— РАБОЧЕЕ ЗАДАНИЕ —
Воспроизведите все записи ниже строка в строку, ничего не меняя, но изображения в ответ не включайте.

════════

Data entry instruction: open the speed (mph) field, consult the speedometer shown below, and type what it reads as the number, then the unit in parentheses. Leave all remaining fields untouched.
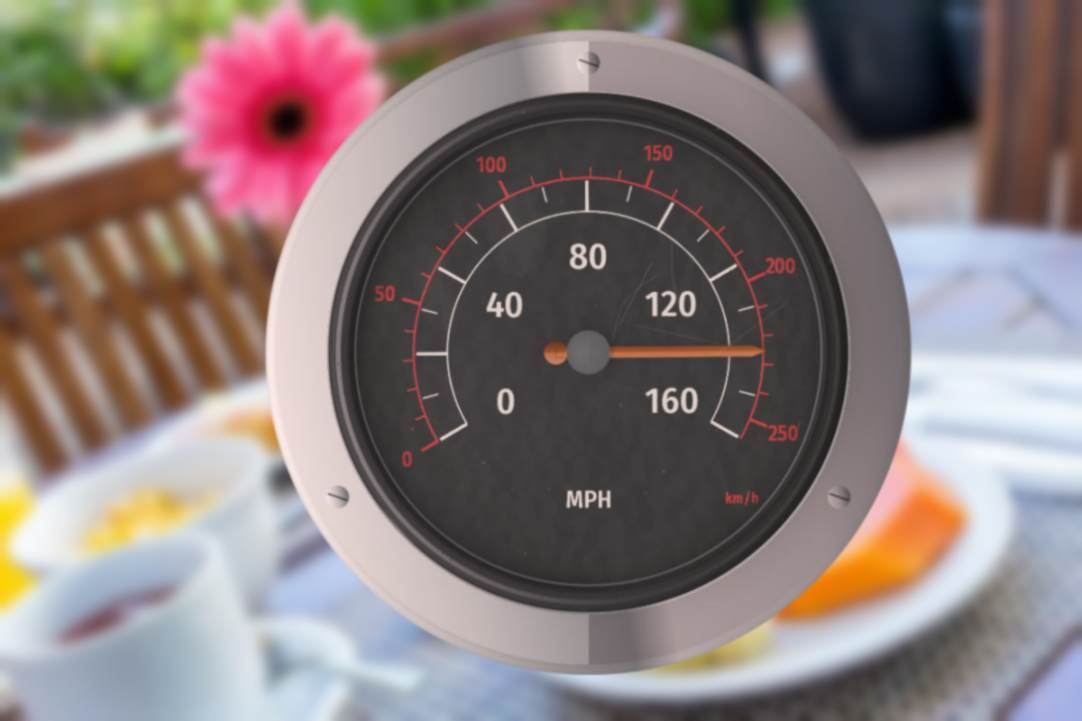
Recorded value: 140 (mph)
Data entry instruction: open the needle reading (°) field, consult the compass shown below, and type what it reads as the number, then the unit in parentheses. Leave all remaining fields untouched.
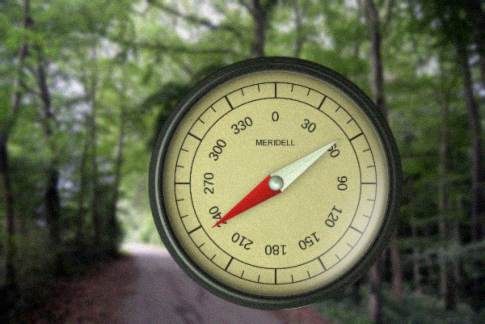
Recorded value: 235 (°)
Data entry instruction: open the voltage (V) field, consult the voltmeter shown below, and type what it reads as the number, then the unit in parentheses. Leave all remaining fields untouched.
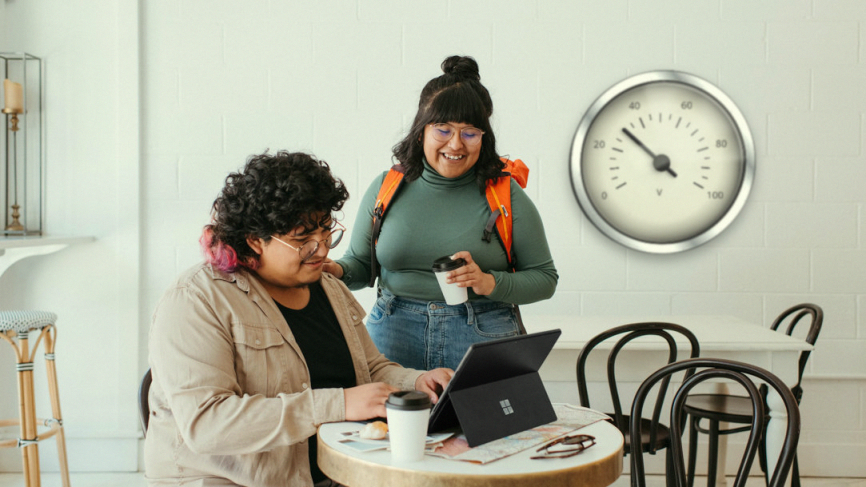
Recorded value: 30 (V)
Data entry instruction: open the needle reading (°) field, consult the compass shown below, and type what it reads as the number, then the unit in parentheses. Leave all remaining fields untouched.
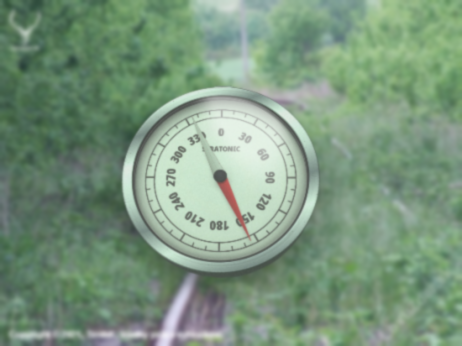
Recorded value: 155 (°)
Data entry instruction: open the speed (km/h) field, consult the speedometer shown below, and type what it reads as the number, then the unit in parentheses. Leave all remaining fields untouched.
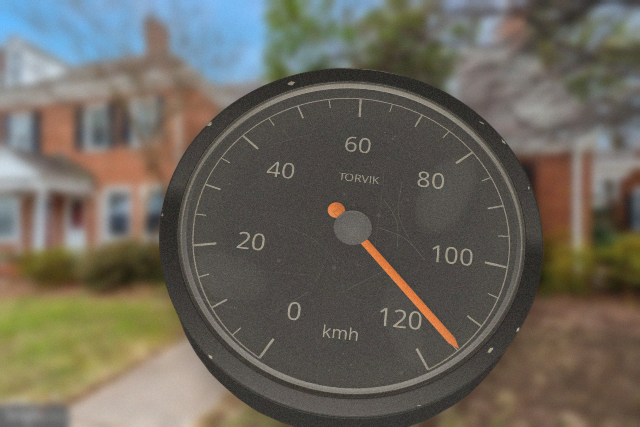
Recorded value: 115 (km/h)
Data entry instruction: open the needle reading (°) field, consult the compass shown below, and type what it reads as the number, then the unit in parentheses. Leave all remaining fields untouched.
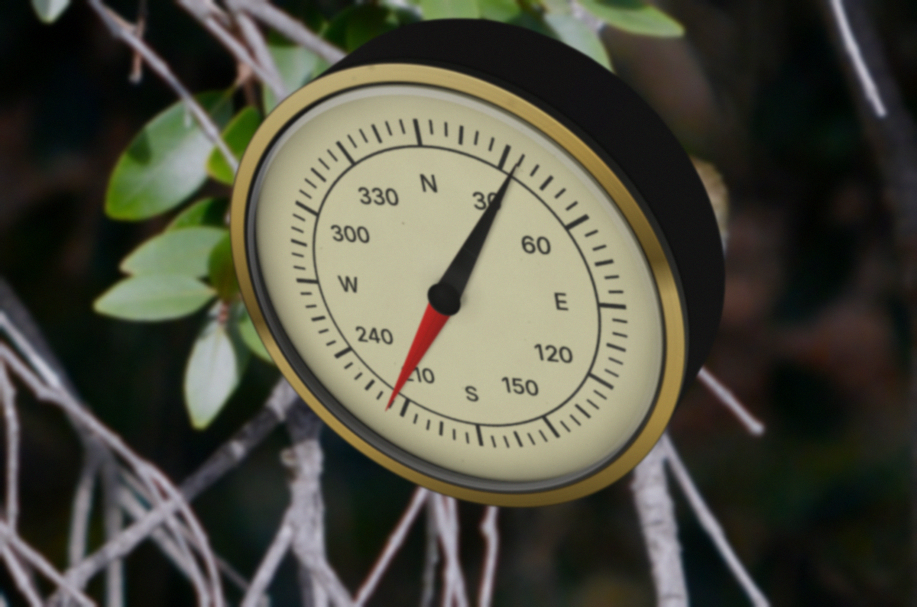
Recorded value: 215 (°)
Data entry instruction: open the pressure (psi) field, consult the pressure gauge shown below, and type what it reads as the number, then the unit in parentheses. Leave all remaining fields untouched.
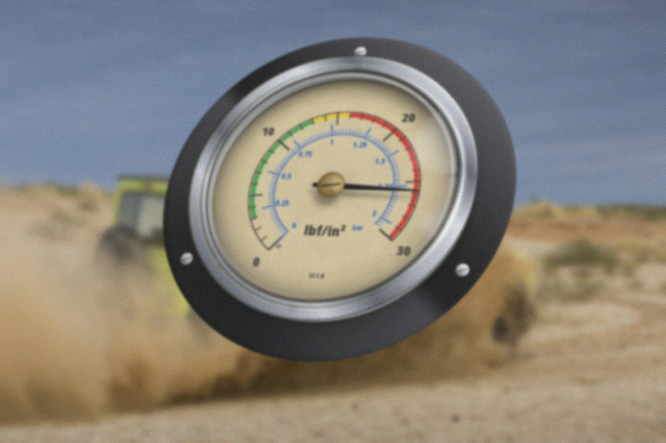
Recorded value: 26 (psi)
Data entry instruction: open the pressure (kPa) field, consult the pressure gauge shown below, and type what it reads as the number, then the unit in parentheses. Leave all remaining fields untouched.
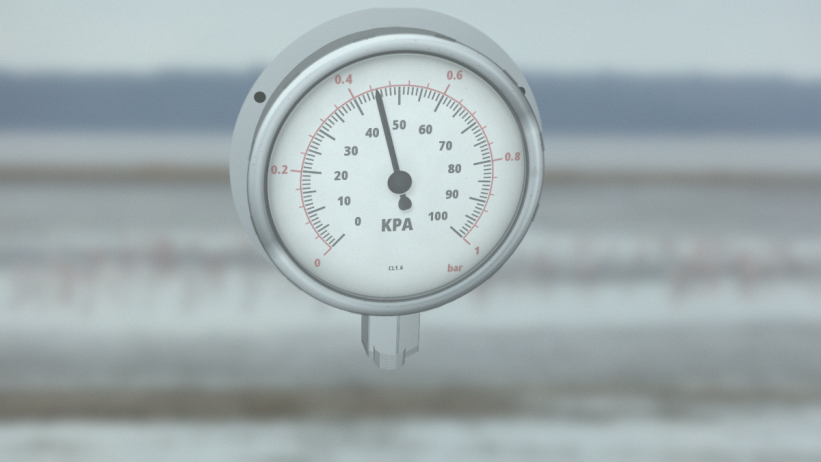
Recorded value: 45 (kPa)
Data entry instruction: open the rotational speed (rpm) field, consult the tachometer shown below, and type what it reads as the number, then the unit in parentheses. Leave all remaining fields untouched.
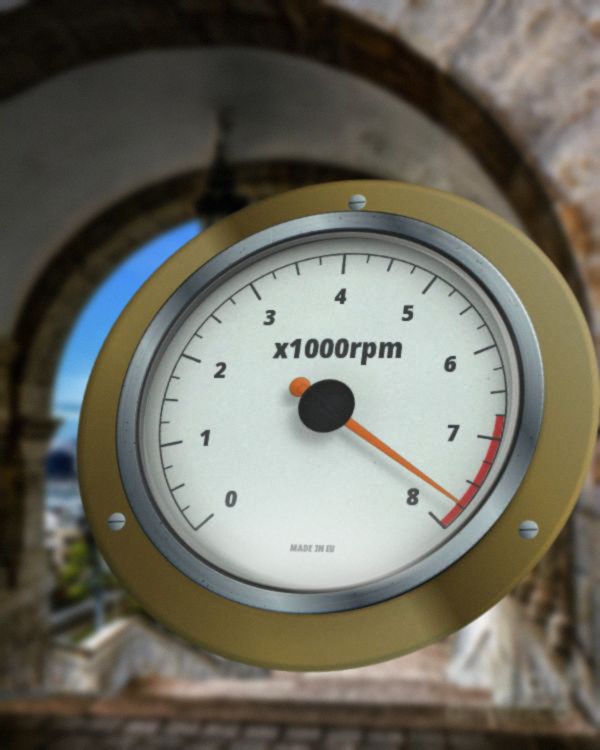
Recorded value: 7750 (rpm)
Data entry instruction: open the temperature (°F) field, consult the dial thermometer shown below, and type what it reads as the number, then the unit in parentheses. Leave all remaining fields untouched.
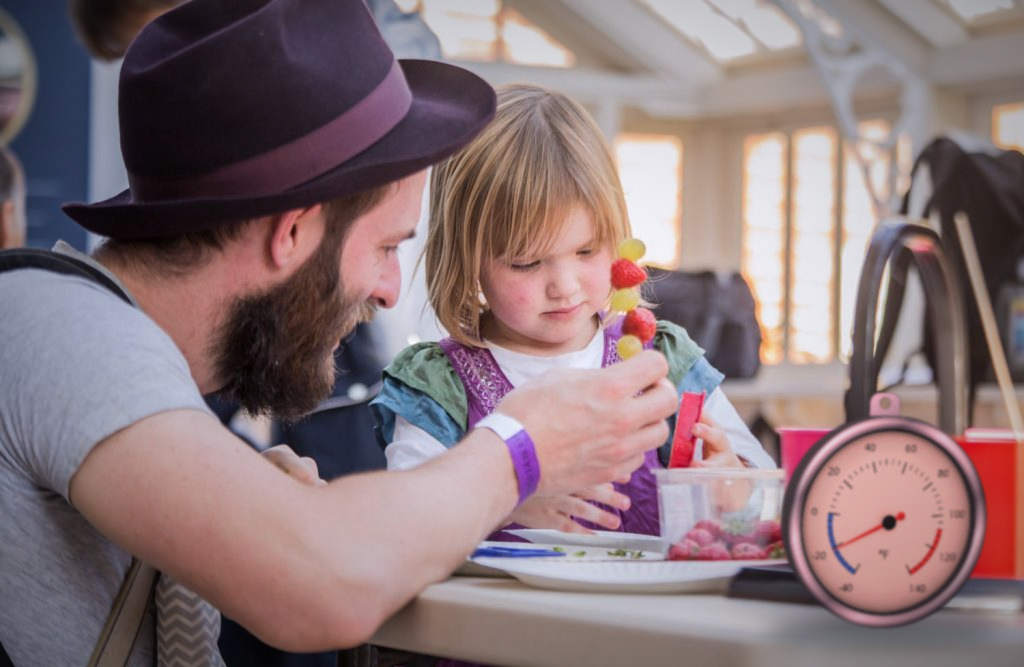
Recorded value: -20 (°F)
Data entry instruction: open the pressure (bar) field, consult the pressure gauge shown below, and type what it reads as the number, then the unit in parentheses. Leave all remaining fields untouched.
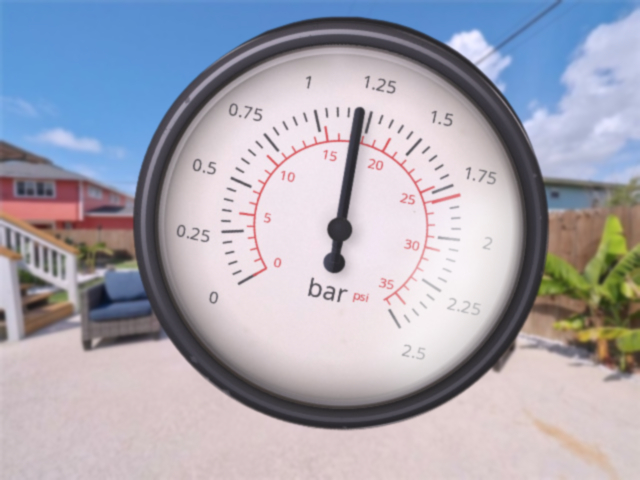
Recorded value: 1.2 (bar)
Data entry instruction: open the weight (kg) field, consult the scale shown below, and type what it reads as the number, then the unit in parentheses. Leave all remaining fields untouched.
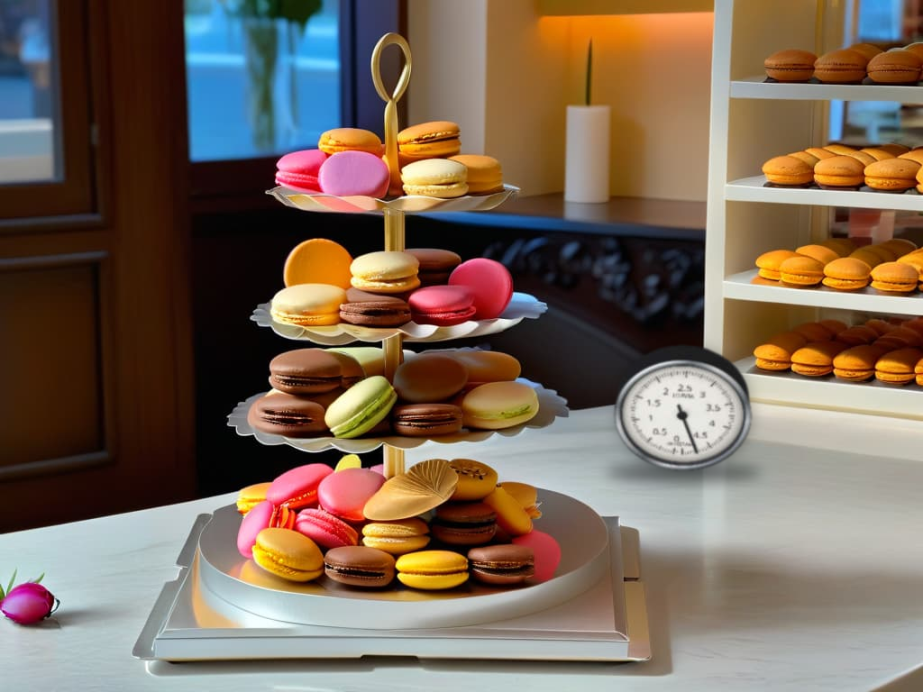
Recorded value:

════════

— ПОЛЕ ОТВЕТА —
Data entry instruction: open the speed (mph) field, consult the speedometer shown below, and type what it reads as the number, then the unit in parentheses. Leave all remaining fields untouched.
Recorded value: 140 (mph)
Data entry instruction: open the needle reading (°) field, consult the compass shown below, and type what it reads as the number, then the unit in parentheses. Leave all remaining fields untouched.
Recorded value: 235 (°)
Data entry instruction: open the voltage (V) field, consult the voltmeter shown below, and type what it reads as the number, then the unit in parentheses. Leave all remaining fields untouched.
Recorded value: 30 (V)
Data entry instruction: open the needle reading (°) field, consult the compass shown below, and type what it reads as the number, then the unit in parentheses. Leave all remaining fields untouched.
Recorded value: 155 (°)
Data entry instruction: open the speed (km/h) field, consult the speedometer shown below, and type what it reads as the number, then the unit in parentheses. Leave all remaining fields untouched.
Recorded value: 115 (km/h)
Data entry instruction: open the needle reading (°) field, consult the compass shown below, and type what it reads as the number, then the unit in parentheses. Leave all remaining fields untouched.
Recorded value: 215 (°)
Data entry instruction: open the pressure (psi) field, consult the pressure gauge shown below, and type what it reads as the number, then the unit in parentheses. Leave all remaining fields untouched.
Recorded value: 26 (psi)
Data entry instruction: open the pressure (kPa) field, consult the pressure gauge shown below, and type what it reads as the number, then the unit in parentheses. Leave all remaining fields untouched.
Recorded value: 45 (kPa)
Data entry instruction: open the rotational speed (rpm) field, consult the tachometer shown below, and type what it reads as the number, then the unit in parentheses. Leave all remaining fields untouched.
Recorded value: 7750 (rpm)
Data entry instruction: open the temperature (°F) field, consult the dial thermometer shown below, and type what it reads as the number, then the unit in parentheses. Leave all remaining fields untouched.
Recorded value: -20 (°F)
Data entry instruction: open the pressure (bar) field, consult the pressure gauge shown below, and type what it reads as the number, then the unit in parentheses. Leave all remaining fields untouched.
Recorded value: 1.2 (bar)
Data entry instruction: open the weight (kg) field, consult the scale shown below, and type what it reads as the number, then the unit in parentheses. Leave all remaining fields untouched.
Recorded value:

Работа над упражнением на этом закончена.